Similarly, using the CsvBulkLoadTool shows the same for me:

yarn jar /usr/local/lib/phoenix/phoenix-4.9.0-HBase-1.2-SNAPSHOT-client.jar org.apache.phoenix.mapreduce.CsvBulkLoadTool -Dmapred.map.child.java.opts="-Xmx1G" --table BOOLTEST --input booleans.csv -z localhost:2181:/hbase-1.2

Maybe do a sanity check on your processing?

avatar

HI @Josh Elser, i tried to do the same thing from my environment, but the results are different. I am using the phoenix utility provided by HDP 2.4. any thoughts on this

        
$ cat booleans.csv
true,1
false,0
$ /usr/hdp/2.4.0.0-169/phoenix/bin/psql.py -t BOOLTEST -h PK,TRUTH localhost:2181:/hbase-unsecure booleans.csv
0: jdbc:phoenix:localhost:2181:/hbase-unse> select * from BOOLTEST;
+------------------------------------------+------------------------------------------+
|                    PK                    |                  TRUTH                   |
+------------------------------------------+------------------------------------------+
| false                                    | false                                    |
| true                                     | false                                    |
+------------------------------------------+------------------------------------------+

avatar
Super Guru

Oh, that's different than what you said earlier: Both values have "false" (not the values being inverted).
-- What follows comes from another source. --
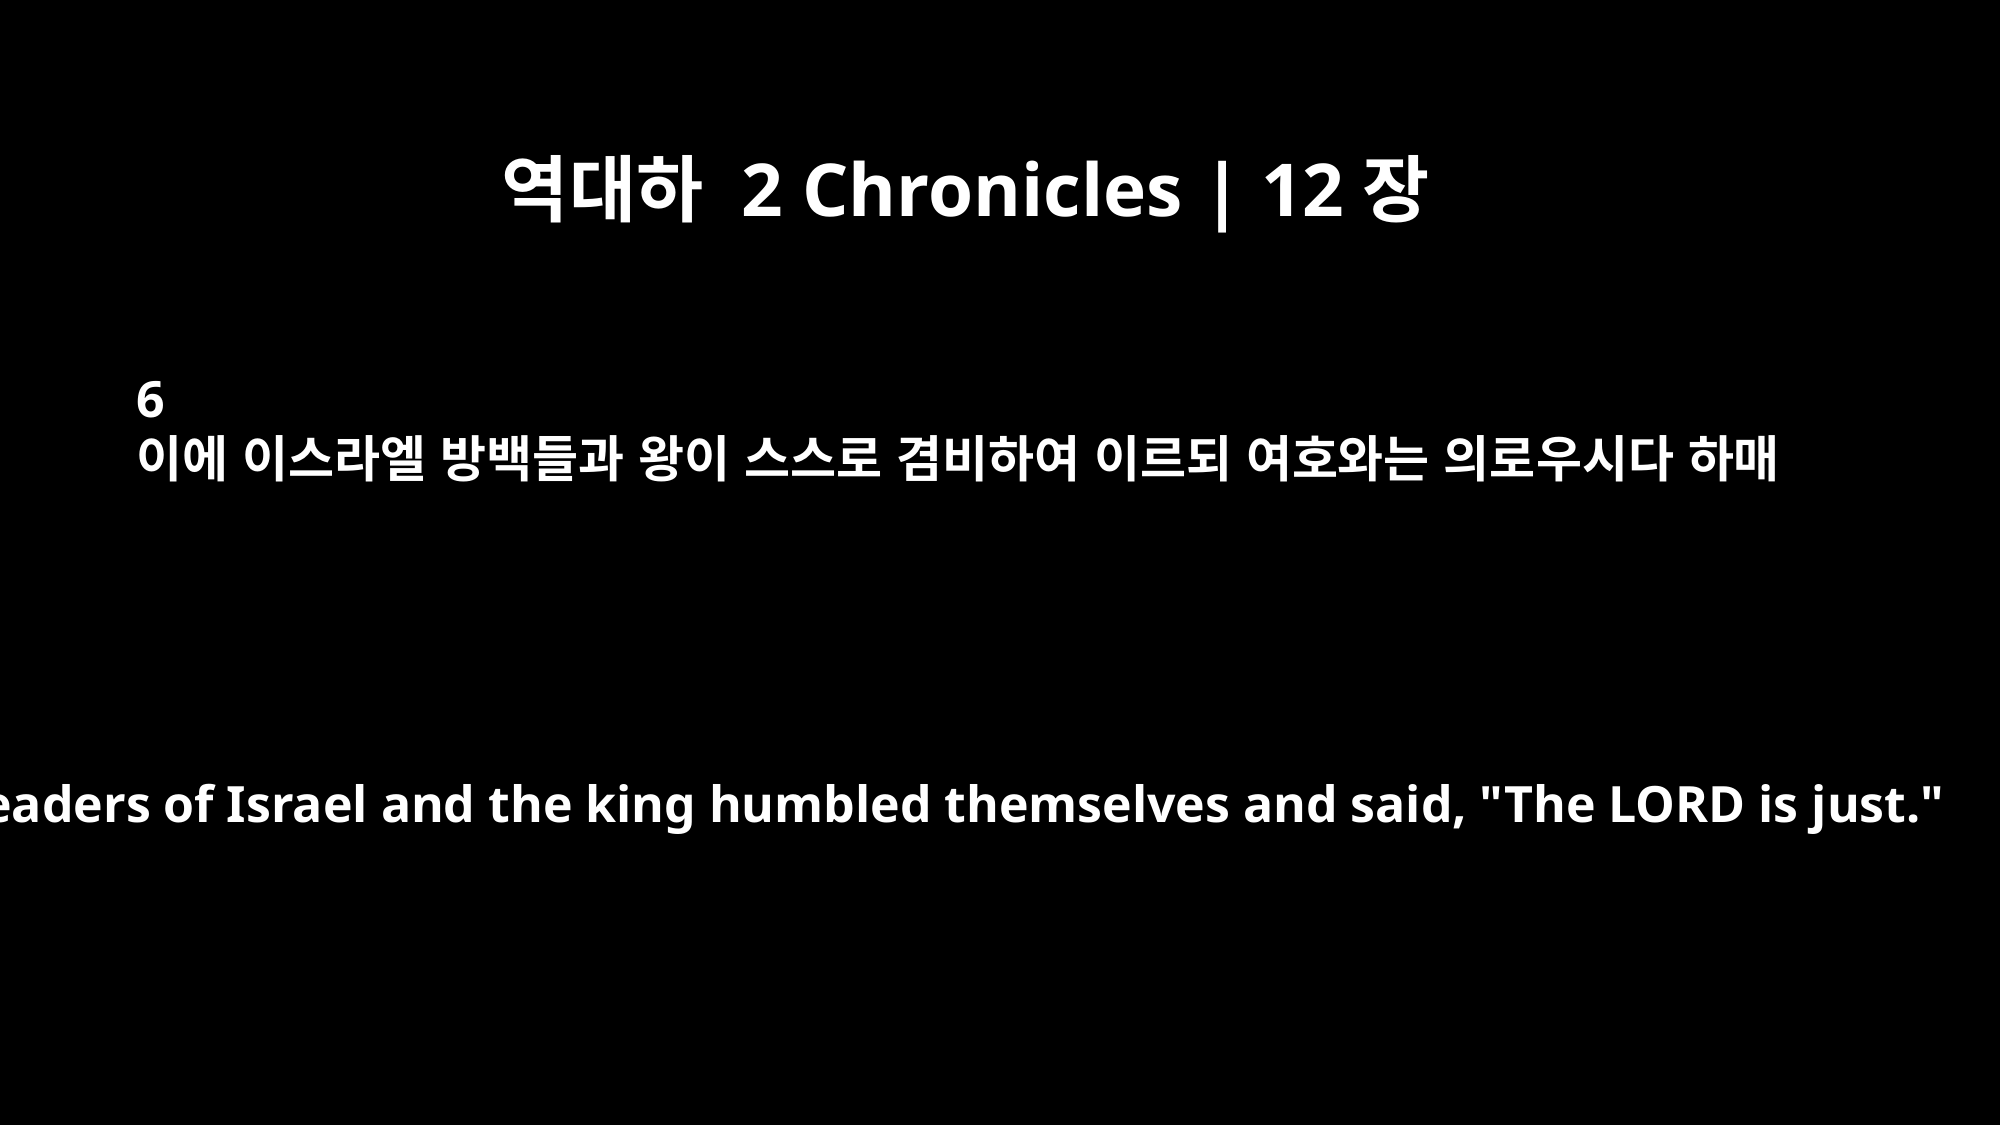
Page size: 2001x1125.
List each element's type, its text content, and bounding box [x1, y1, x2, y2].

Maybe it is a bug with 2.4.0.0. I'll have to see if I can use that exact version and see if I can reproduce the issue.

avatar

Thanks @Josh Elser and @Ankit Singhal. Is there a work around for this, without upgrading it to HDP 2.5 ? As upgrade involves involving lot of teams using the cluster.

avatar
Super Guru

This fix may eventually make it into a maintenance release for HDP. If you have a Hortonworks support contract, you can escalate this through them to get a fix made with urgency.

The workaround is to provide "true" and "false" when referring to booleans instead of "1" and "0".

avatar

Hi @Josh Elser, as a work arouns what i did was copied the phoenix 4.8 jars to the hbase classpath on all the nodes and made it work. IS it a good approach to do 😉 Also as phoenix stores all the version information on the system tables when it gets connected for the first time. Since i have been using phoenix 4.4 earlier and now 4.8 , will it cause any issues for accessign the existing data. Do i need to drop all the tables and create it back?

avatar
Super Guru

That is not a good idea. It is not well tested as to how the version of Phoenix provided in HDP2.3/2.4 works with Apache Phoenix 4.8. You are likely on your own there 🙂

avatar

It is related to PHOENIX-2434, which has been fixed in HDP 2.5/ apache v4.7.

avatar
Super Guru

Thanks for sharing, Ankit!